Bottomhole pressure gauges in conjunction with real-time monitoring of skin evolution during the treatment were analyzed for determining the effectiveness and applicability of foamed treatments, in-situ crosslinked acid systems, and maximum pressure differential and injection rate (MAPDIR) techniques.
The post-stimulation production results and pressure-buildup surveys confirmed the success and effectiveness of the stimulation treatments.
The Thebes formation is of early Eocene Age in the Zeit Bay field (Fig. 1) of the Gulf of Suez, Egypt. The field is mainly a horst block, bounded to the east and west by two normal faults, further intersected by strike-slip faults. Depending on the location of the well, the Thebes formation can occur at varying depths between 3,500 and 4,400 ft true vertical depth (TVD), or between 3,800 ft and 6,000 ft (MD KB). The formation thickness also varies widely, reaching more than 600 ft in some areas of the field.
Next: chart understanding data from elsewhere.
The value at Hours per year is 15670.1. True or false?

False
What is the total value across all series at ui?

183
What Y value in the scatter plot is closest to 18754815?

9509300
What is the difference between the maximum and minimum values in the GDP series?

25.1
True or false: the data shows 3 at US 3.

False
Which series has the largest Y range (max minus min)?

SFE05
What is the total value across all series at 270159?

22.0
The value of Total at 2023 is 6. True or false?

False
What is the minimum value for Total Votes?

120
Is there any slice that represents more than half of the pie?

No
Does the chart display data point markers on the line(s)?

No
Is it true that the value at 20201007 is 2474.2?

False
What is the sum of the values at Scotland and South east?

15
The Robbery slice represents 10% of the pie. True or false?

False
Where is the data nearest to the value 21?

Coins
Geisum Oil Company first evaluated 1 the Thebes formation in 1998 as a secondary target while it was exploring for oil in the deeper Upper Cretaceous sandstones and fractured granitic Basement. On this exploration well (Well A-8), about 527 ft TVD of pay was encountered that failed to produce in its original completion. Subsequently, a small acid treatment was performed, and a short flow test was conducted on the well. The production estimates were 600 to 700 BOPD of 20° API oil. On the basis of volumetric calculations, the reservoir was estimated to have 5.7 million stock tank barrels (MMSTB) of oil-in-place with possible recoverable reserves of 1.1 MMSTB of oil. A new well (Well B-1) was drilled the following year for evaluating and developing the Thebes reservoir. In drilling and completing this new well, the operator encountered the Thebes formation 450 ft shallower than expected, while the intermediate-hole section of 12¼ in. was being drilled. The drilling prognosis at that stage was that the formation had "faulted," and a repetition of the Thebes existed at a deeper depth ( Fig. 2). The operator confirmed this theory when he encountered the Thebes formation again 440 ft deeper. The two sections were designated as Thebes I (the upper zone) and Thebes II (lower zone) with net pays of 195 ft and 163 ft, respectively.